On Sunday, thousands of Americans from across the country gathered in the nation's capital for a march against vaccine mandates and other pandemic restrictions, as Americans were frustrated and fatigued by the recent surge in COVID-19 cases and the overall pandemic.
During the march called "Defeat The Mandates: An American Homecoming," protesters walked from the Washington Monument to the Lincoln Memorial in Washington D.C. to decry vaccine mandates, vaccine passports, vaccines for children, and other pandemic requirements and restrictions. Among those marching were firefighters, teachers, first responders, anti-vaccine activists and other groups.
"We are gathering together in peace and solidarity for the preservation of personal sovereignty and to STOP medical coercion, discrimination and mandates," organizers of the march said on the event's website.
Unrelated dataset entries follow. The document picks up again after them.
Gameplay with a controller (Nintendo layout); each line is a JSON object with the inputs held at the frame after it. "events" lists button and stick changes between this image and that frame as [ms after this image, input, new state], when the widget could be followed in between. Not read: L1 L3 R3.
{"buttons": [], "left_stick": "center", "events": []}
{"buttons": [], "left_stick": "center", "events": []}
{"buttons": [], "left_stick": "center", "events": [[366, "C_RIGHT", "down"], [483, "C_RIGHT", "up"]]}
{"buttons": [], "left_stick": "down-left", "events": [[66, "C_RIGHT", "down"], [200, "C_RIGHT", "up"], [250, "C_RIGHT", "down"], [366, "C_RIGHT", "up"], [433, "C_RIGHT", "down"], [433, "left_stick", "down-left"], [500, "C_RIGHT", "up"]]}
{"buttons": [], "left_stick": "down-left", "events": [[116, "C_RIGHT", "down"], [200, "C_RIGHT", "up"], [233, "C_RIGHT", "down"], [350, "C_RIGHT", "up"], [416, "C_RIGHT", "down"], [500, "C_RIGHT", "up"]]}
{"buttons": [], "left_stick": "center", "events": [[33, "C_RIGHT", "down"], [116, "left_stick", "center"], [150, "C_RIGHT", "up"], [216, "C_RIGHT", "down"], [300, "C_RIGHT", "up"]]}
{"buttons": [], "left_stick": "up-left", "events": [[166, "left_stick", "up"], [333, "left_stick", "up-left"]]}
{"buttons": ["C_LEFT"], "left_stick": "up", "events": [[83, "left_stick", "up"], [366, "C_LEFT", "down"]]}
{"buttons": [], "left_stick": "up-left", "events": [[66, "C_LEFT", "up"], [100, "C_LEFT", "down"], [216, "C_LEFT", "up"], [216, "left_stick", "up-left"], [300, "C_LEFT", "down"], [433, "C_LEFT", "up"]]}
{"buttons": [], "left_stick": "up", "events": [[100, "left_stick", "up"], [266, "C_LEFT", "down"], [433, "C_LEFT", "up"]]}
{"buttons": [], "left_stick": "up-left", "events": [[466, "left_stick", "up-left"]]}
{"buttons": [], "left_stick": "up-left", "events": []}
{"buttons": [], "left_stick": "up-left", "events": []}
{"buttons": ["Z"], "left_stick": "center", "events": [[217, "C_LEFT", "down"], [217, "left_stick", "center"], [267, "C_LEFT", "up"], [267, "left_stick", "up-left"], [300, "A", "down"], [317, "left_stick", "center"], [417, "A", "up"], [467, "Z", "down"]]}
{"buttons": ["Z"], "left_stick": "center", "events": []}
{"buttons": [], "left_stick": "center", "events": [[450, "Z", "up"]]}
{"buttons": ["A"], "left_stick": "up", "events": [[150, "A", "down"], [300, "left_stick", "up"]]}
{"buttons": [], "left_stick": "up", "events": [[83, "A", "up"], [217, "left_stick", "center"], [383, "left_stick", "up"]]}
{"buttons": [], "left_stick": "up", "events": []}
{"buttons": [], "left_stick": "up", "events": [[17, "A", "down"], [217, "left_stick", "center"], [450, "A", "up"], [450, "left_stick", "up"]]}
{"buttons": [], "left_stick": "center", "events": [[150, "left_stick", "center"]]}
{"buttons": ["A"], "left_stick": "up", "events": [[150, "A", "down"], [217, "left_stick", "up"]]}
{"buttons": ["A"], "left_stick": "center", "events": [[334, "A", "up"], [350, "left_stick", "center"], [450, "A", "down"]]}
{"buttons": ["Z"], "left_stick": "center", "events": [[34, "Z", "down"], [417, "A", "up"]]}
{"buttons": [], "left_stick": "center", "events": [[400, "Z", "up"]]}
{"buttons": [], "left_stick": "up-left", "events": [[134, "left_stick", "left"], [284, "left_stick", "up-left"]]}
The march came just a week after Washington, D.C.'s vaccine mandate, which requires patrons of indoor businesses to show proof of vaccination, took effect, in response to a surge in COVID-19 cases and the highly infectious Omicron variant. It also came after U.S. Supreme Court earlier this month blocked the Biden administration's vaccine-or-test mandate for large businesses amid an increasingly heated nationwide debate on anti-pandemic regulations.
In a 6-3 decision, the conservative-majority in the high court said the White House overstepped its authority by seeking to impose the Occupational Safety and Health Administration's (OSHA) rule requiring workers at U.S. businesses with 100 or more employees to either get vaccinated or submit a negative COVID-19 test weekly.
The court's decision came as Americans are becoming intensely divided over coronavirus-related measures, and some are fed up and frustrated by the strain the pandemic has put on daily life. At a press conference on Wednesday, U.S. President Joe Biden acknowledged that "there's a lot of frustration and fatigue in this country" due to the pandemic.
"I know that after almost two years of physical, emotional, and psychological weight of this pandemic ... the impact it's had on everyone, for many of us, it's been too much to bear," Biden said and insisted that the U.S. has made great progress in the fight against pandemic, and the administration will stick with vaccination efforts "because vaccinations work."
"The bottom line on COVID-19 is that we're in a better place than we've been and have been thus far, clearly better than a year ago. We're not going back to lockdowns. We're not going back to closing schools," he added.
Nearly a quarter of eligible Americans remain unvaccinated against COVID-19, according to data of the U.S. Centers for Disease Control and Prevention (CDC). Anthony Fauci, top U.S. infectious disease expert, said on Sunday he is confident that most states in the country will reach a peak of Omicron infection cases by mid-February.
"You never want to be overconfident when you're dealing with this virus. Things are looking good. We don't want to get overconfident, but they look like they're going in the right direction right now," Fauci said in an interview with ABC.
The recent COVID-19 surge in the United States driven by the Omicron variant is leading to record high cases, hospitalizations, and critical shortages of healthcare staffs. The country has recorded over 70 million COVID-19 cases and more than 866,000 deaths as of Sunday afternoon, according to real-time data from Johns Hopkins University.